It really does. I guess that experience, that exposure, the chance to engage with kids from a really diverse background in terms of different communities that they came from and seeing them work together and collaborate and support each other must have been really heartwarming, but just from what you were saying there, Gail, what I'm quite interested just to find out a little bit more about is this piece around inclusivity and kids with these learning challenges and with these conditions, what did that bring to you in terms of influencing your work and that whole accessibility piece, I guess, in and around design and inclusivity as well. You made that point about accessibility. People talk about font size or contrasts and stuff like that. My impression is that it means a lot more, that there's a lot more to it. Tell us a bit more your thoughts around that.

Gail Hoban:

I think there's so many different perspectives in how people pick up communication. It needs to be produced in a way that can be accessed by many different people everybody's come with their own biases and they come looking at every piece of communication with their own biases. So there needs to be an allowance that the world isn't one way, that it doesn't look one way. So it is thinking about it from the way that you communicate outwards as well. So any imagery that you use thinks about it's a complex society that's out there. How can you reflect that? How can you reflect that in the way that you speak, the people that you show in those pieces of communication. But the way that you speak is a structure as well. So it enables lots of different people to access it in different ways. A really useful thing that a lot of people probably don't realise is the average UK reading age is nine. When you think about that, that can be the basis of a lot of your communications. But also think about how things are structured due to that. Imagery is really important. We talk very much about self-identification. If you're not showing people in communications, they won't feel it's relevant to them, they'll shut down. If you're not listening to people and how they talk and how they see themselves, then you will won't allow communications to be seen in that light. So talking to as many people as possible when you're creating communications enables it to be tailored or, or non-exclusive is probably a better way than saying inclusive, non-exclusive is probably a better way of tackling it. How are you not going to exclude people rather than, how are you gonna include people is a much better way of tackling it, I think.

Yiuwin Tsang:

That's a really nice way of putting it and a really lovely way of putting it. And what are the practical steps of a company or a team could go about doing that? Cause I think it is so important. And I, and I feel like from what you're saying, there's almost like the first step is a level of self-awareness. What are the practical things that a team could do to try and broaden that? Again having an open mind has to be one of the first things there, but what else could they do to be less exclusive? I think is the turn of phrase, isn't it?

Gail Hoban:

Yeah, definitely. It's always talking. A huge part of our design process is enabling diverse testing of whatever you're doing. So you do some discovery at the beginning that talks to everybody. So you hope that you've included all the voices and all the opinions. There might be a level that you have to go, okay, I can't do everything , because there is a limit, there is a practical limit.
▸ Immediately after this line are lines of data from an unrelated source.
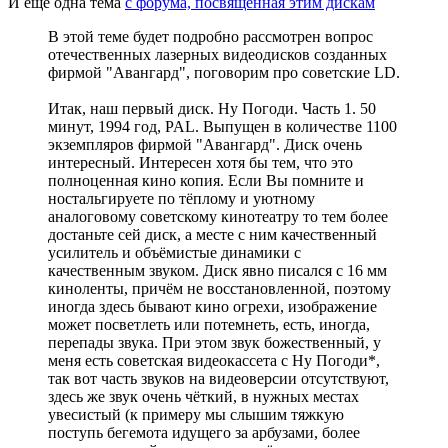
И еще одна тема
с форума, посвященная этим дискам
В этой теме будет подробно рассмотрен вопрос
отечественных лазерных видеодисков созданных
фирмой "Авангард", поговорим про советские LD.
Итак, наш первый диск. Ну Погоди. Часть 1. 50
минут, 1994 год, PAL. Выпущен в количестве 1100
экземпляров фирмой "Авангард". Диск очень
интересный. Интересен хотя бы тем, что это
полноценная кино копия. Если Вы помните и
ностальгируете по тёплому и уютному
аналоговому советскому кинотеатру то тем более
достаньте сей диск, а месте с ним качественный
усилитель и объёмистые динамики с
качественным звуком. Диск явно писался с 16 мм
киноленты, причём не восстановленной, поэтому
иногда здесь бывают кино огрехи, изображение
может посветлеть или потемнеть, есть, иногда,
перепады звука. При этом звук божественный, у
меня есть советская видеокассета с Ну Погоди*,
так вот часть звуков на видеоверсии отсутствуют,
здесь же звук очень чёткий, в нужных местах
увесистый (к примеру мы слышим тяжкую
поступь бегемота идущего за арбузами, более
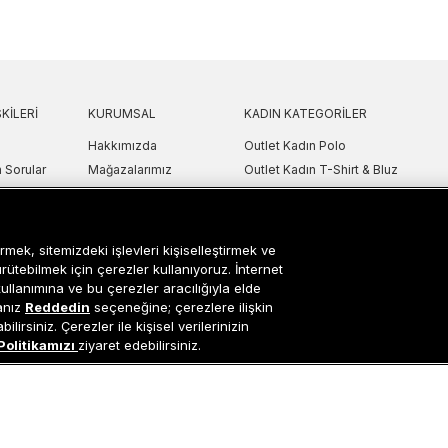
KILERI
KURUMSAL
KADIN KATEGORILER
Hakkımızda
Outlet Kadın Polo
 Sorular
Mağazalarımız
Outlet Kadın T-Shirt & Bluz
Politikası
Sanal Çadır
Outlet Kadın Gömlek
lgilendirme
Bilgi Toplum Hizmetleri
Outlet Kadın Sweatshirt
arı
Çerez Ayarları
Outlet Kadın Elbise
rmek, sitemizdeki işlevleri kişiselleştirmek ve
etni
Outlet Kadın Yelek
ürütebilmek için çerezler kullanıyoruz. İnternet
kullanımına ve bu çerezler aracılığıyla elde
Outlet Kadın Mont & Ceket
sanız
Reddedin
seçeneğine; çerezlere ilişkin
ipariş Takip
Outlet Kadın Spor Ayakkabı & Snea
lirsiniz. Çerezler ile kişisel verilerinizin
i
Outlet Kadın Çanta & Cüzdan
Politikamızı
ziyaret edebilirsiniz.
Occasion bir EREN PERAKENDE markasıdır. © Eren Holding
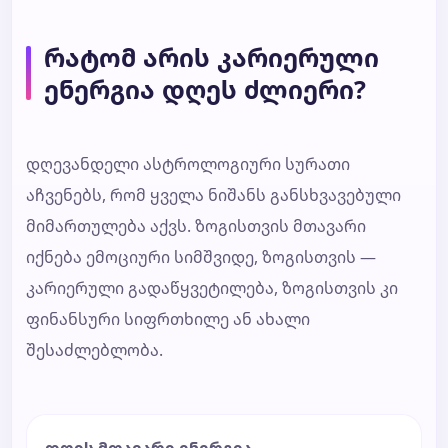
რატომ არის კარიერული
ენერგია დღეს ძლიერი?
დღევანდელი ასტროლოგიური სურათი
აჩვენებს, რომ ყველა ნიშანს განსხვავებული
მიმართულება აქვს. ზოგისთვის მთავარი
იქნება ემოციური სიმშვიდე, ზოგისთვის —
კარიერული გადაწყვეტილება, ზოგისთვის კი
ფინანსური სიფრთხილე ან ახალი
შესაძლებლობა.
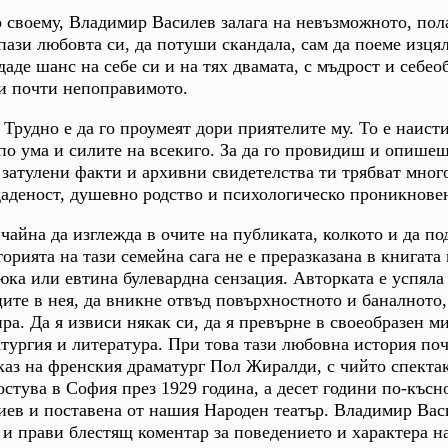
о своему, Владимир Василев залага на невъзможното, пол
опази любовта си, да потуши скандала, сам да поеме изця
 даде шанс на себе си и на тях двамата, с мъдрост и себео
си почти непоправимото.
 Трудно е да го проумеят дори приятелите му. То е наист
по ума и силите на всекиго. За да го провидиш и опишеш
затулени факти и архивни свидетелства ти трябват мног
даденост, душевно родство и психологическо проникнове
чайна да изглежда в очите на публиката, колкото и да по
торията на тази семейна сага не е преразказана в книгата
юка или евтина булевардна сензация. Авторката е успяла 
ците в нея, да вникне отвъд повърхностното и баналното,
ра. Да я извиси някак си, да я превърне в своеобразен м
атургия и литература. При това тази любовна история по
каз на френския драматург Пол Жиралди, с чийто спекта
стува в София през 1929 година, а десет години по-късно
иев и поставена от нашия Народен театър. Владимир Вас
 и прави блестящ коментар за поведението и характера н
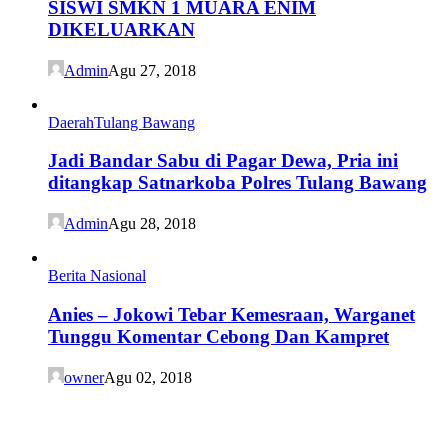
SISWI SMKN 1 MUARA ENIM
DIKELUARKAN
Admin
Agu 27, 2018
Daerah
Tulang Bawang
Jadi Bandar Sabu di Pagar Dewa, Pria ini
ditangkap Satnarkoba Polres Tulang Bawang
Admin
Agu 28, 2018
Berita Nasional
Anies – Jokowi Tebar Kemesraan, Warganet
Tunggu Komentar Cebong Dan Kampret
owner
Agu 02, 2018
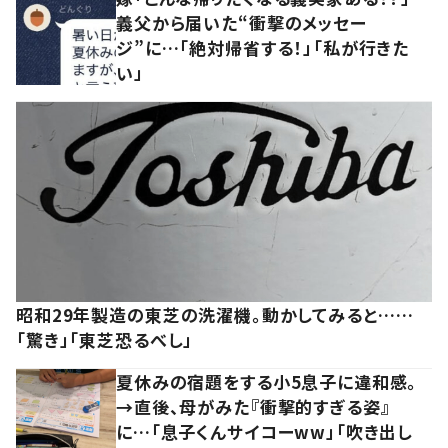
義父から届いた“衝撃のメッセー
ジ”に…「絶対帰省する！」「私が行きた
い」
昭和29年製造の東芝の洗濯機。動かしてみると……
「驚き」「東芝恐るべし」
夏休みの宿題をする小5息子に違和感。
→直後、母がみた『衝撃的すぎる姿』
に…「息子くんサイコーww」「吹き出し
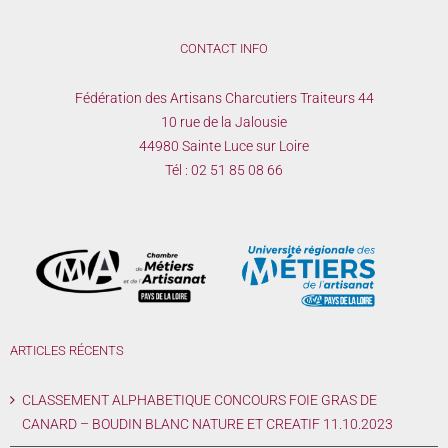
CONTACT INFO
Fédération des Artisans Charcutiers Traiteurs 44
10 rue de la Jalousie
44980 Sainte Luce sur Loire
Tél :
02 51 85 08 66
ARTICLES RÉCENTS
CLASSEMENT ALPHABETIQUE CONCOURS FOIE GRAS DE
CANARD – BOUDIN BLANC NATURE ET CREATIF 11.10.2023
Because you might not be able to do braille for every single communication, but what other ways of communicating can you enable to make a communication accessible for as many people as possible? Talk to as many people as possible before you start a communication. So you see the obstacles that might be in the way. See and understand maybe the biases that people have, the bits that they might tune out of. Or tune into so you are understanding where the edges, where the boundaries are so that you are not going outside of them and you are including as many people as possible, making a communication that's as getting the core bits. What are the important bits that are gonna appeal and feel relevant to as many people as possible. And then at the other end, so at the discovery bit you do your creation bit of the middle, and then at the end, how do you test that that's actually really happening. That what you intended to do is actually getting across to the people that you want to talk to and the diverse groups of people that you want to talk to. Make sure you in involve representatives from different community groups or different parts of your audience. When you created this piece that you want to get out to people, don't just send it out , check that he's actually gonna work. Check that people really respond to it, that it makes sense that what you were trying to say is coming across. Get them to say what they're seeing and then your testing that it's really working. And if there's anything that's being misunderstood, your chance to adjust it and tweak it and involve them in the process. Is there anything we've missed out? Is there something really crucial that we've not seen and that's come back in our, in our testing as well. Little, little bits of communication that we have missed that were really crucial can then be adapted and and involved and included and that for photography briefs as well. Make sure you are really clear that what you are putting out there is very representative.

Yiuwin Tsang:

What every single answer that you give has really hammered home to me at least, and hopefully to our listeners as well, that there are many layers to this and it needs to be a thorough process. And there's a lot of exploration that needs to be done. A lot of discovery that needs to be done, but there also needs to be a lot of time for that analysis at the other end. That examination, the testing that comes through as well. There's no quick fix to this, be it, you know, in terms of the company's identity, right the way through to inclusivity and accessibility. Cuz I would imagine with some of the partners and the charity partners that you work with and some of the organisations and not-for-profits that you work with as well. That piece around inclusivity and accessibility is absolutely key in terms of marginalised parts of society there might be communities where , there aren't as many mobile phones in the household, for example. Or it might be limited internet connectivity or whatever it might be and that's the depth that we need to go to, right in terms of our thinking, in terms of our considerations. And as you said, it kind of goes beyond just that. the veneer side of things, but it's really understanding, what are we trying to achieve with this communication and who it is we're trying to reach and a real appreciation of the circumstances that those individuals might be in.

Gail Hoban:

And I think it's also there might not be a perfect solution. It's very complex, you may not be able to reach everybody as much as you try to be as inclusive as possible. It's a really difficult thing. So that's a little bit what I was trying to say about boundaries as well and really understanding your audience. I think that's the biggest thing. It's not a science, unfortunately. People think it is, but there's an element of an art in it because of the balancing.

Yiuwin Tsang:

Good stuff and the last question just wrap this bit up, Gail, in terms of the projects that you've been involved in and the work that you've done, what's the most inspiring project or piece of work that you've had the chance to be involved in capacity?

Gail Hoban:

We're involved in. Interesting one at the moment, which is for very close. It will be out there soon for Enfield Council, and we are doing an active travel brand, but it's meant that we've reached out to diverse community groups. We've spoken to the youth mayor of London and all sorts so it's, it is become really interesting because we've had such insights into what motivates people within their communities. Can't wait for it to be out there right now.

Yiuwin Tsang:

Fantastic. Sounds really good. Can't wait to see it. Thanks for listening to this episode of The Beautiful Business Podcast. And thank you to Gail for being a wonderful guest and sharing your experiences and creating positive change in the world with Gas Studio.